Province’s top lawyer asked to prove whether SC order in Daniel Pearl case holds the field
KARACHI: The Sindh High Court (SHC) on Wednesday asked the advocate general of Sindh to advance arguments as to whether the Supreme Court’s order still holds the field regarding detention of four men acquitted in abduction and murder case of US journalist Daniel Pearl.
A division bench of the SHC adjourned the hearing till Jan 20 on the request of assistant advocate general Muhammad Yousif Rahpoto after he stated that the AG Sindh would appear before the court in this matter on the next date, as today he was busy before the Supreme Court.
Earlier, the alleged contemnors, including additional provincial home secretary Basad Qadeer and special secretary home Aamir Khurshid, senior superintendents of the Karachi and Sukkur central prisons — Mohammad Hassan Sehto and Mumtaz Ahmed Raja — appeared before the court.
However, Sindh Chief Secretary Mumtaz Ali Shah and the home secretary were absent.
Four men acquitted in the abduction and murder case seek release from prison
On Jan 7, provincial law officer Salman Talibuddin had informed the SHC that the SC while hearing the appeals filed by the Sindh government and parents of the slain journalist against the SHC order for setting aside the trial court order on Sept 28 had issued a restraining order against the release of the petitioners till next hearing.
However, he had claimed that the restraining order of the SC still held the field since it had not been expressly vacated or varied by the apex court.
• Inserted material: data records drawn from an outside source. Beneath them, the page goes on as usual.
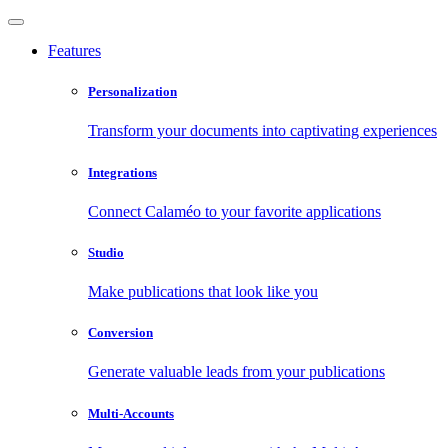
Features
Personalization
Transform your documents into captivating experiences
Integrations
Connect Calaméo to your favorite applications
Studio
Make publications that look like you
Conversion
Generate valuable leads from your publications
Multi-Accounts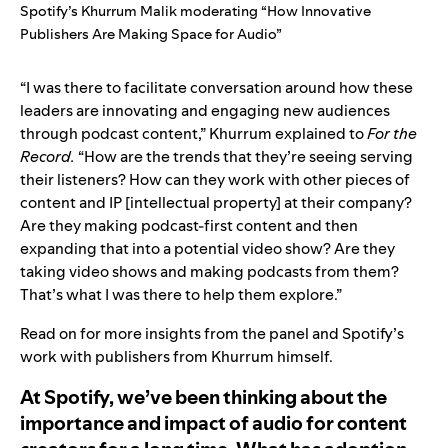
Spotify’s Khurrum Malik moderating “How Innovative
Publishers Are Making Space for Audio”
“I was there to facilitate conversation around how these
leaders are innovating and engaging new audiences
through podcast content,” Khurrum explained to
For the
Record.
“How are the trends that they’re seeing serving
their listeners? How can they work with other pieces of
content and IP [intellectual property] at their company?
Are they making podcast-first content and then
expanding that into a potential video show? Are they
taking video shows and making podcasts from them?
That’s what I was there to help them explore.”
Read on for more insights from the panel and Spotify’s
work with publishers from Khurrum himself.
At Spotify, we’ve been thinking about the
importance and impact of audio for content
He further said that the apex court was hearing the appeals on day-to-day basis.
The bench directed the lawyer for the petitioners to produce the copies of the apex court orders and also asked both sides to advance their arguments on next hearing whether or not the apex court restraining order is still in field.
Petitioners Ahmed Omar Saeed Sheikh, Fahad Naseem, Salman Saqib and Sheikh Adil through their lawyers had moved the SHC last month seeking contempt proceedings against the provincial and jail authorities for not setting them free despite court orders.
They submitted that the SHC had set aside the conviction order of a trial court in April and in December 2020 the high court had also declared the preventive detention orders issued by the provincial government to keep them behind bars illegal and ordered the jail authorities to release them.
In the contempt petition the counsel argued that they had approached senior officials of central prisons of Karachi and Sukkur on Dec 24 since Adil had been detained in Sukkur and three others in Karachi along with certified copies of the court order for the release of the petitioners, but they insisted on verification of the order from the SHC. On Dec 26, the verification of the order was also provided to the jail administration by the SHC, but they refused to set them free.
The counsel had argued that as per senior jail officials, they were instructed by the Sindh chief secretary and the additional chief secretary home not to release the petitioners.
An antiterrorism court in Hyderabad had sentenced British-born Omar Sheikh to death in 2002 for murder and kidnapping of the 38-year-old South Asia bureau chief of The Wall Street Journal for ransom and awarded life term to co-accused for helping the main convict.